To the casual observer, the period from November 2015 to July 2016 reads like a particularly bleak version of Billy Joel’s We Didn’t Start the Fire. In this time, we have seen shootings or bombings in Paris, Brussels, Lahore, Istanbul and Baghdad, more recently the shocking attack in Nice and a failed coup attempt in Turkey in which civilians have been killed and soldiers lynched. We have seen North Korea launching a rocket into space, the outbreak of the Zika virus and the ongoing impeachment of impeachment of Dilma Rousseff in Brazil, not to mention the deaths of countless celebrities from David Bowie to Alan Rickman.

These violent events have contributed heavily to what has been described in some quarters as a politics of fear. The term isn’t new, and as one of the subjects of Joel’s lyrical time capsule, Richard Nixon, once told an aide, “people react to fear, not love”. This certainly appears to have been a contributing factor to two of the biggest political stories of 2016; the UK’s decision to leave the European Union and the rise of Donald Trump, who was confirmed this week as the Republican Party’s nominee for President.

At Trajectory we strive for a world in which the future is better understood, better planned, and less feared, and with the Republican National Convention ongoing it feels appropriate to apply our slogan to Trump’s new mantra; not content with making America great again, Trump is going to “make America safe again”.

You could be forgiven for assuming – based on these slogans – that America was no longer great or safe, and while it is difficult to quantify America’s greatness, an exploration of crime statistics allows us to probe Trump’s narrative of fear quite easily.

CrimeBlogChart1

The above chart details the trend in crime rates in the United States from 1990 to 2014 and the most troubling thing about it is the breadth of the brushstrokes used in categorising crime in a country which incarcerates more people per 100,000 inhabitants than every country on earth but the Seychelles.

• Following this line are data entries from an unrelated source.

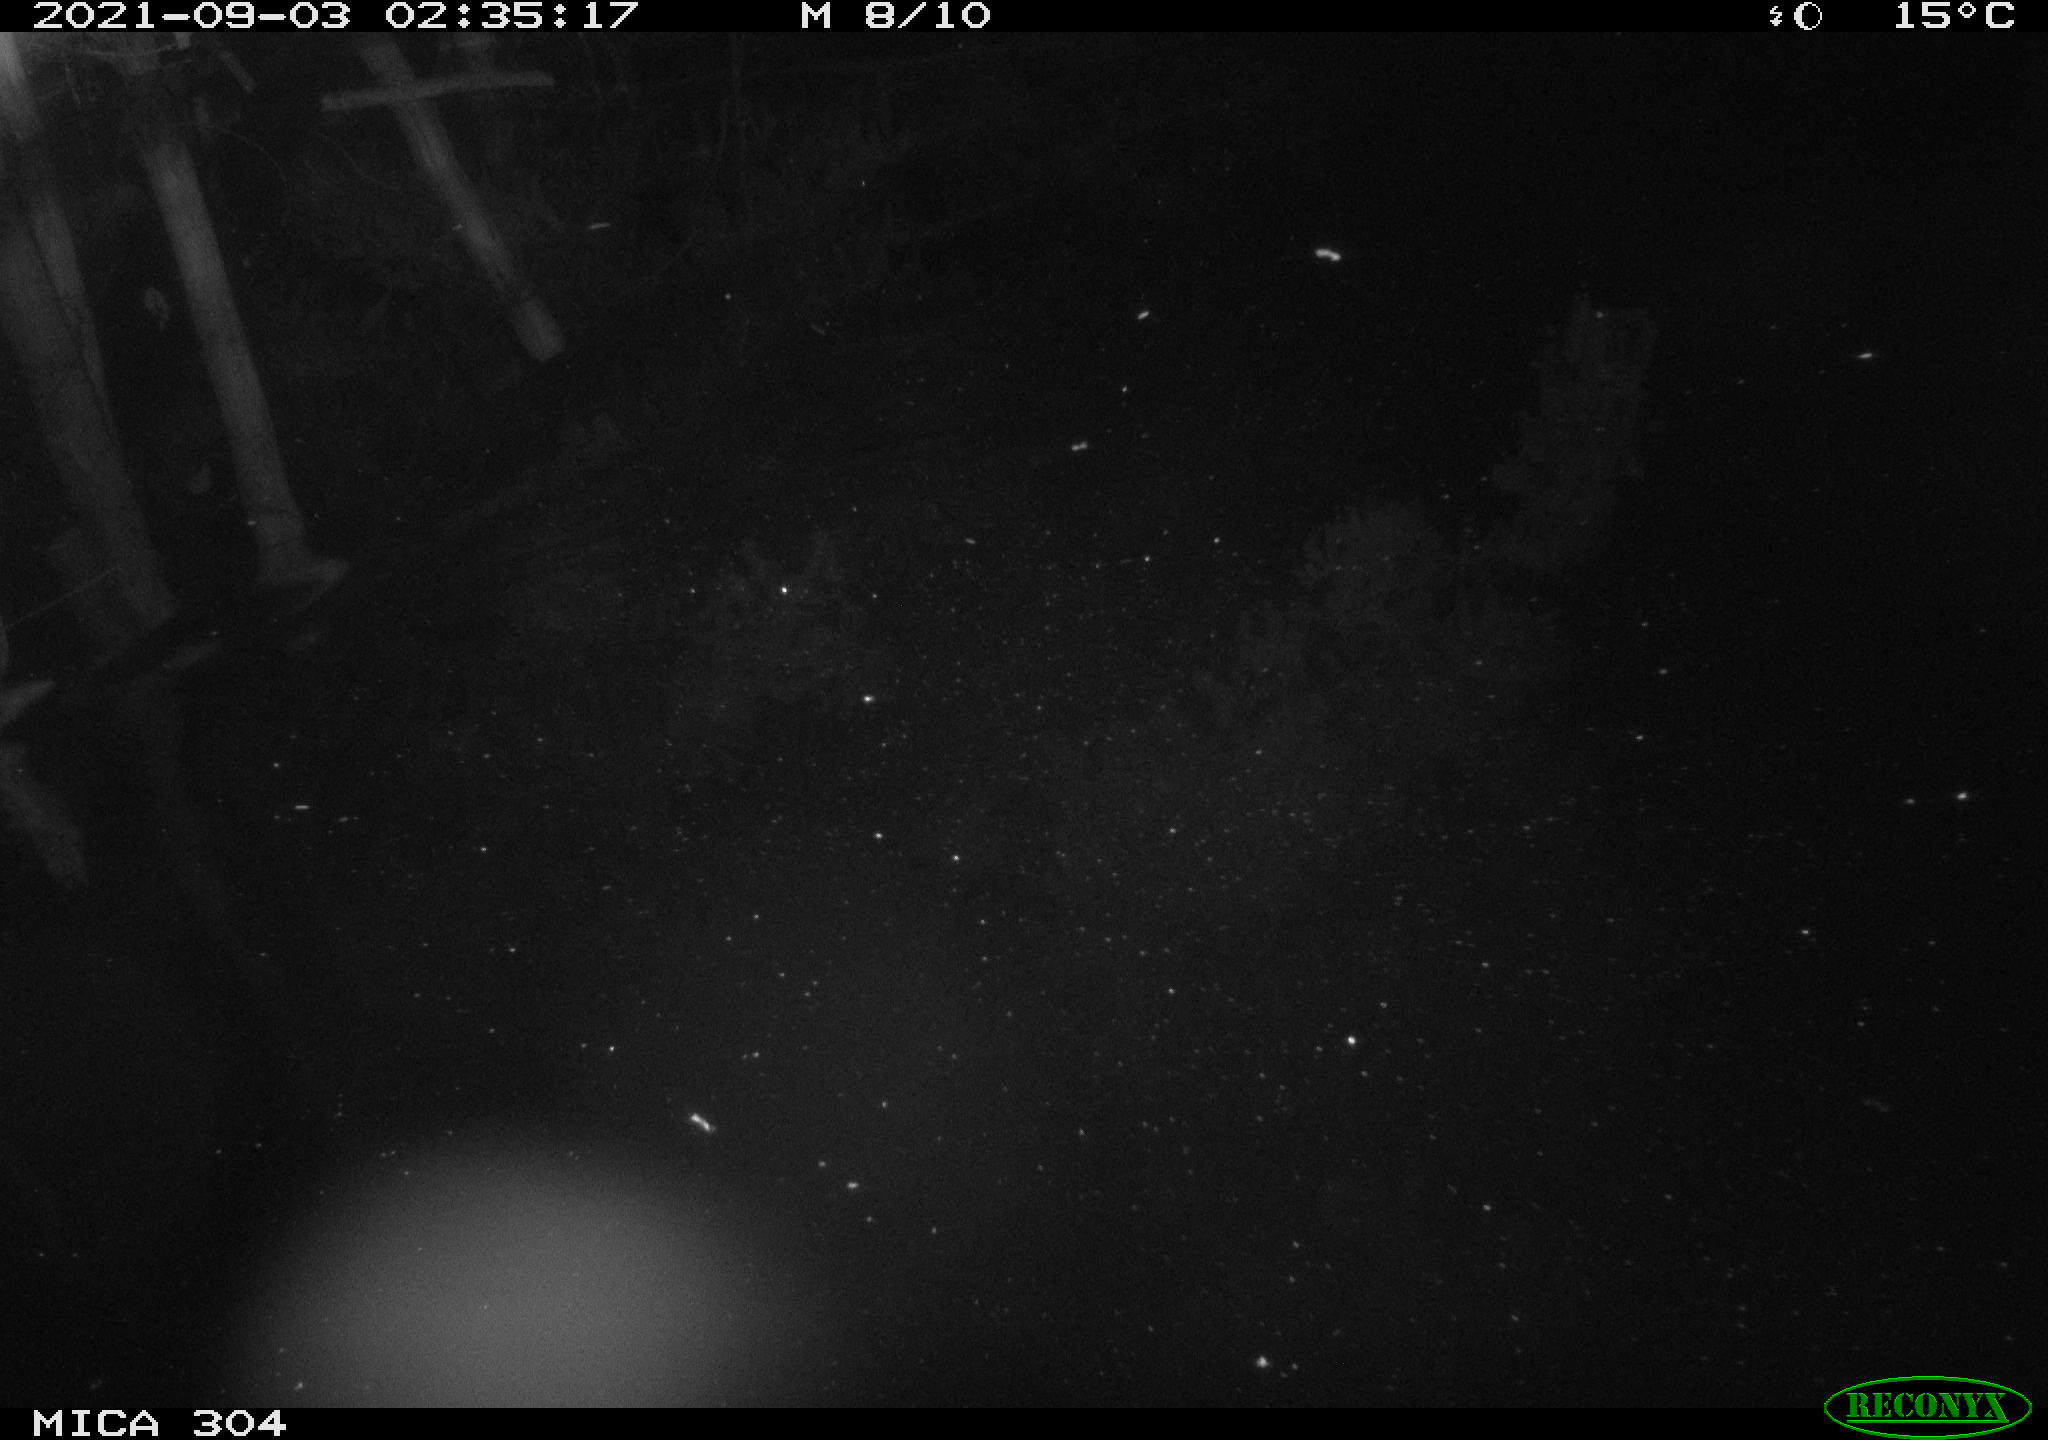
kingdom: Animalia
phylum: Chordata
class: Mammalia
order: Rodentia
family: Muridae
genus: Rattus
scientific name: Rattus norvegicus
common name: Brown rat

Crime in the United States is indexed in two broad categories; violent crime and property crime. Property crime – made up of arson, burglary, larceny-theft and motor vehicle theft – has fallen staggeringly in the last 15 years, from over 5000 property crimes per 100,000 people in 1990 to just over 2500. Violent crime – the collective term for aggravated assault, forcible rape, murder and robbery – has halved between 1990 and 2014, falling from 758 violent crimes per 100,000 people to 365. Of course, as times change so must measurement, and while an inspection of ‘new’ crimes – cybercrime or revenge porn for example – is certainly merited, that is another blogpost.

CrimeBlogChart2

While it is unfortunate that more recent data is not available – particularly given the prominence of the events that have led to the formation of the Black Lives Matter movement in 2012 and the attacks on police officers in Baton Rouge and Dallas – data from Gallup shows us we have an inherent tendency to overestimate the growth of crime; similar data for the UK shows that we are just as vulnerable to this phenomenon. In every year but 2001, Americans perceived crime to have been worse than in the previous year, and from 2005 to 2015, an average of 68% of Americans believed that crime had increased. While these estimates are not unrelated to trends in crime – as crime fell drastically from 1990 to 2000 the proportion who felt crime increased also fell – it becomes clear that there is a tendency to feel that things are getting worse, getting less safe.

It is clear that we are, by our nature, vulnerable to fearmongering, and we have been for some time but why has it taken until now for a politician such as Trump to so brazenly exploit this vulnerability?

Theories abound – Branko Milanovic’s recent work in the Harvard Business Review on stagnating incomes in the Western middle classes as a result of globalisation shows one possible reason for greater receptiveness to an insular, wall-building, politics – but one thing is certain, while conventional wisdom would leave you fearful of a society in which crime increases every year, the hopemongers at Trajectory would like to tell you that there is nothing to fear but fear itself.